# So how bout a 23c III?



## ToddLange (Sep 25, 2009)

ok so forget the cadet II. lols. i found a 23c III XL with some a lot of stuff with it on ebay.

the bid right now is $10. lol. and shipping is $65. Im really thinking pretty hard about this. lol. i think it looks like its in pretty good condition and i really really want to get a darkroom goin!

so would this be a good start?


----------



## ann (Sep 25, 2009)

yep, i would think so, shipping is about right . 

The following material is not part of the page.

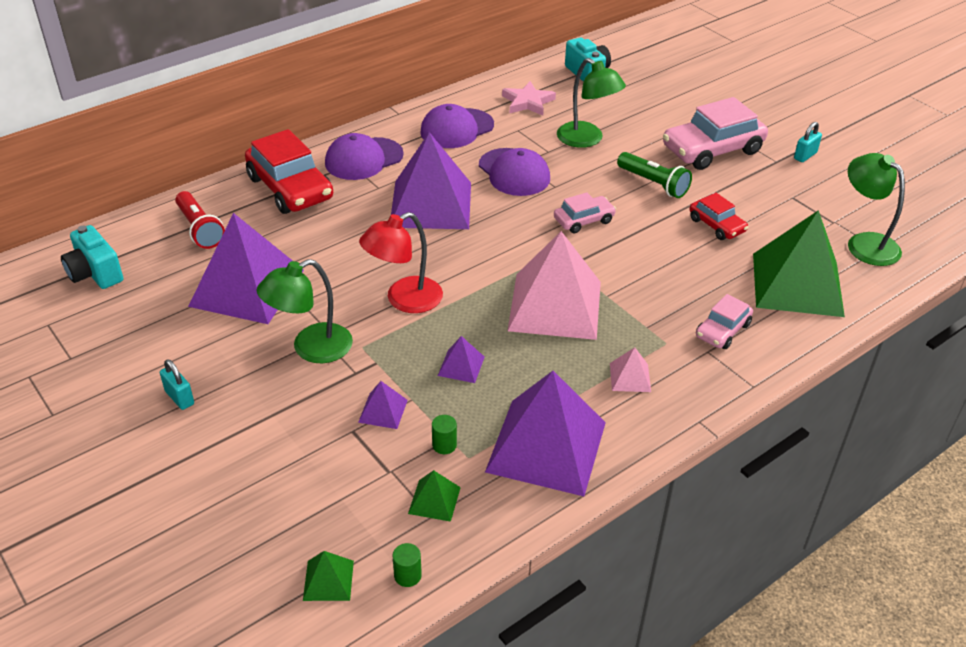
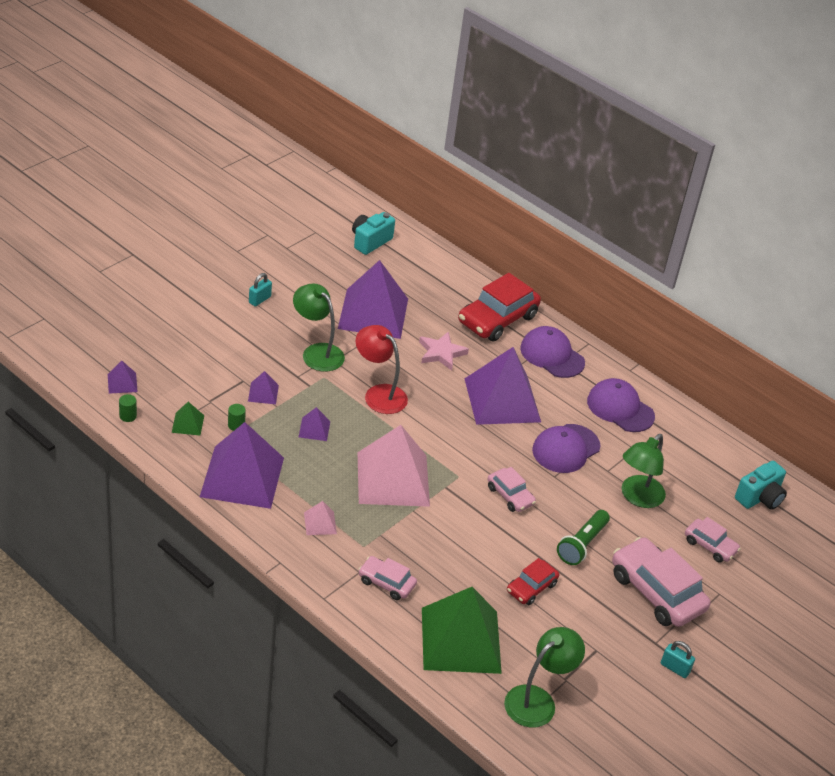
camera: 75 degrees right, 0 degrees up
(200, 229) = (432, 280): red flashlight -> none
(328, 580) = (122, 383): green pyramid -> purple pyramid
(528, 102) = (685, 454): pink star -> pink star (441, 353)
(650, 110) = (710, 545): none -> pink car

I check on the shipping cost for this enlarger for someone who wanted to buy one we had at school and it was running about 60 dollars from New York to Calif. and that of course comes from a vendor who has a commerical deal with the shipping company, but it gives you a guide line.


----------



## terri (Sep 25, 2009)

I learned enlarging on a Beseler 23c II, and found it easy to use even as a complete beginner. You will be hard pressed to do better. Ann says the shipping price is about right, so whatever you pay for this lot, you can pat yourself on the back for having "stolen" it.  Should service you for years!

It will do both 35mm and medium format - I'm trying to look at the negative carrier shown, it looks like square format in the picture. ? I don't know what you shoot, but even if you will need a 35mm negative carrier, you'll be able to find one for a song that fits the Beseler - another reason to go with this model, lenses, carriers, and other parts will be easy to find. 

Good luck. Have fun!


----------



## ToddLange (Sep 25, 2009)

ya i shoot 35mm only and dat dont look like no 35mm negative carrier. It'll be easy to find one of those.


----------



## Photoboy1980 (Oct 12, 2009)

Good find! I think we used either the 23c II or III models in school. Did you buy it?


----------